Given text:
<<<<

Methods of revealing connections between genetics and imaging appearances

My Topol fellowship problem / project:

Cancer of the brain – the 9th commonest form in the UK – is a major cause of death and disability that remains stubbornly resistant to treatment. Despite intense research, survival has remained essentially unchanged over the past thirty years. Only one in twenty patients with glioblastoma – a common, fast- growing brain tumour – can expect to be alive five years after diagnosis, and often with severely impaired quality of life.

Other kinds of cancer have seen striking improvements in treatment outcomes over recent decades: why is the brain different? One possible answer is the unusual complexity of brain tumours. The disease mechanisms that cause the uncontrolled, disorganised cell division – the hallmark of all cancer – appear to be both many and diverse, and vary greatly from one patient to another. To understand this biological diversity we must first describe it in sufficient detail to render each individual distinct and recognisable. Such a rich description can be thought of as a characteristic “fingerprint” pattern unique to each individual yet enabling comparison with others. Machines able to make sense of complex patterns – such as the artificial intelligence systems now revolutionising the world – can then be deployed to the task of identifying the right treatment for the right patient, helping deliver care that is both personalised and founded on robust evidence.

Success will provide a framework that will enable better individual prediction of patient outcomes and a powerful means of illuminating disease mechanisms on which future treatment innovation depends.

>>>>

Study material:

<<<<

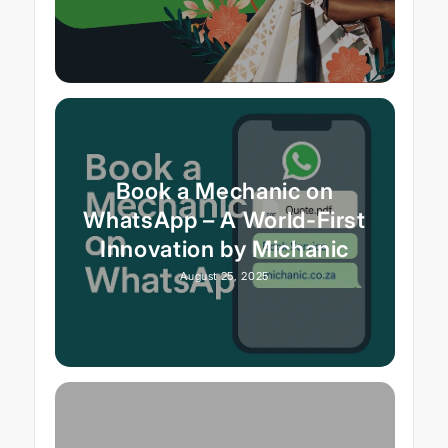
Book a Mechanic on
WhatsApp – A World-First
Innovation by Michanic
August 25, 2025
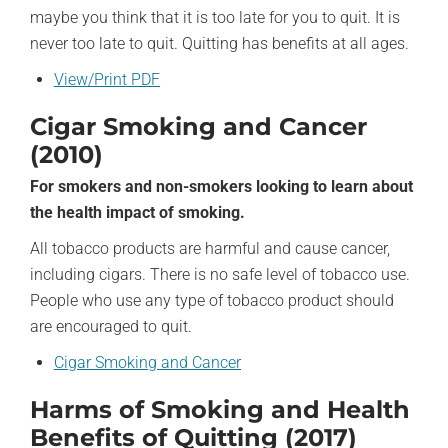
maybe you think that it is too late for you to quit. It is
never too late to quit. Quitting has benefits at all ages.
View/Print PDF
Cigar Smoking and Cancer
(2010)
For smokers and non-smokers looking to learn about
the health impact of smoking.
All tobacco products are harmful and cause cancer,
including cigars. There is no safe level of tobacco use.
People who use any type of tobacco product should
are encouraged to quit.
Cigar Smoking and Cancer
Harms of Smoking and Health
Benefits of Quitting (2017)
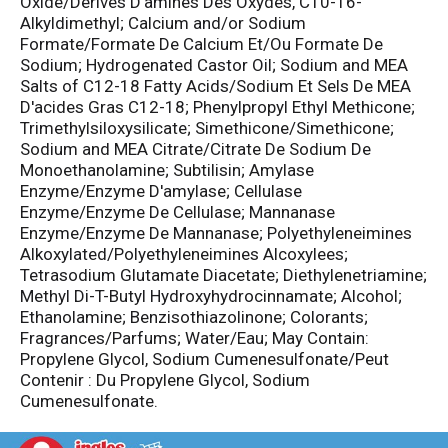
Oxide/Derives D'amines Des Oxydes, C10-16-
Alkyldimethyl; Calcium and/or Sodium
Formate/Formate De Calcium Et/Ou Formate De
Sodium; Hydrogenated Castor Oil; Sodium and MEA
Salts of C12-18 Fatty Acids/Sodium Et Sels De MEA
D'acides Gras C12-18; Phenylpropyl Ethyl Methicone;
Trimethylsiloxysilicate; Simethicone/Simethicone;
Sodium and MEA Citrate/Citrate De Sodium De
Monoethanolamine; Subtilisin; Amylase
Enzyme/Enzyme D'amylase; Cellulase
Enzyme/Enzyme De Cellulase; Mannanase
Enzyme/Enzyme De Mannanase; Polyethyleneimines
Alkoxylated/Polyethyleneimines Alcoxylees;
Tetrasodium Glutamate Diacetate; Diethylenetriamine;
Methyl Di-T-Butyl Hydroxyhydrocinnamate; Alcohol;
Ethanolamine; Benzisothiazolinone; Colorants;
Fragrances/Parfums; Water/Eau; May Contain:
Propylene Glycol, Sodium Cumenesulfonate/Peut
Contenir : Du Propylene Glycol, Sodium
Cumenesulfonate.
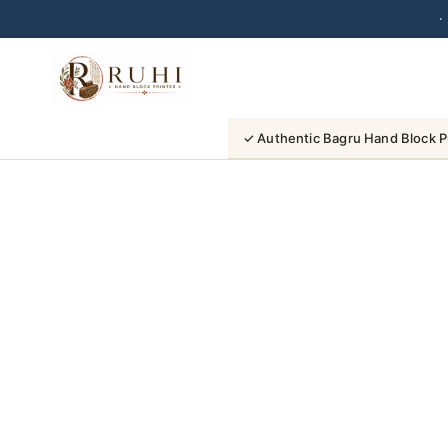
·
Skip
to
content
✓ Authentic Bagru Hand Block P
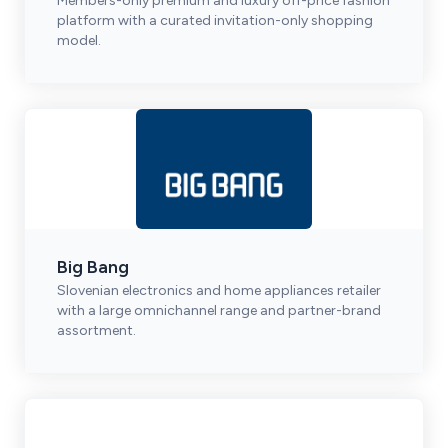
Members-only premium and luxury off-price fashion
platform with a curated invitation-only shopping
model.
Big Bang
Slovenian electronics and home appliances retailer
with a large omnichannel range and partner-brand
assortment.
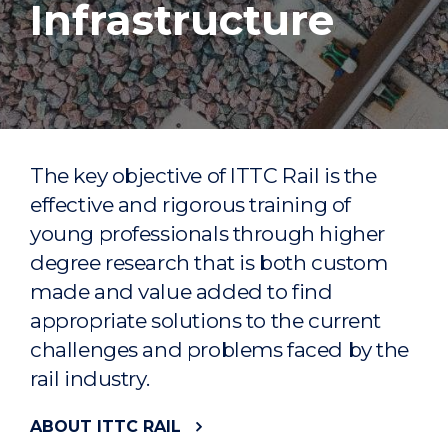
Infrastructure
The key objective of ITTC Rail is the
effective and rigorous training of
young professionals through higher
degree research that is both custom
made and value added to find
appropriate solutions to the current
challenges and problems faced by the
rail industry.
ABOUT ITTC RAIL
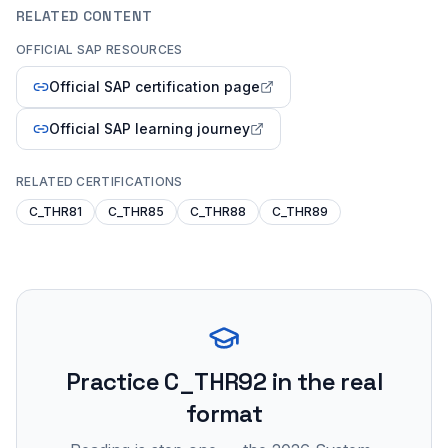
RELATED CONTENT
OFFICIAL SAP RESOURCES
Official SAP certification page
Official SAP learning journey
RELATED CERTIFICATIONS
C_THR81
C_THR85
C_THR88
C_THR89
Practice
C_THR92
in the real
format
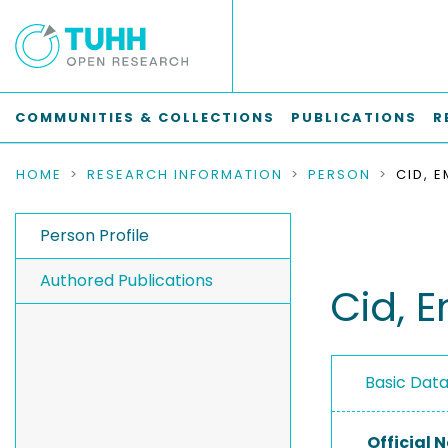
COMMUNITIES & COLLECTIONS
PUBLICATIONS
R
HOME
RESEARCH INFORMATION
PERSON
CID, 
Person Profile
Authored Publications
Cid, 
Basic Dat
Official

>>>>

To do: Resume the text on linking brain tumor genetics with imaging appearances, starting after its last sentence. The entries play no part in this.

Output:
I am a clinical academic, dividing my time between University College London and its partner hospitals, the National Hospital for Neurology and Neurosurgery and Great Ormond Street Hospital for Children.

My primary role is as a Research Associate and part-time PhD student in the High-Dimensional Neurology Group at the UCL Queen Square Institute of Neurology, whose focus is on the development and application of complex models of the brain with rapidly deliverable translational objectives. I additionally work clinically as a Pan- London Neuroradiology Fellow at both the National Hospital for Neurology and Neurosurgery and Great Ormond Street Hospital for Children.

My prior clinical academic experience has been developed through both the Academic Foundation Programme and Academic Clinical Fellowship, as well as with separate degrees in neuroscience and data analytics/machine learning. I have worked with multiple hospitals and university institutions across a range of research studies that seek to better understand how the brain works in both health and disease. My efforts focus upon innovation in areas of unmet clinical need and my domain expertise covers computational neuroimaging, medical imaging, data analytics and machine learning.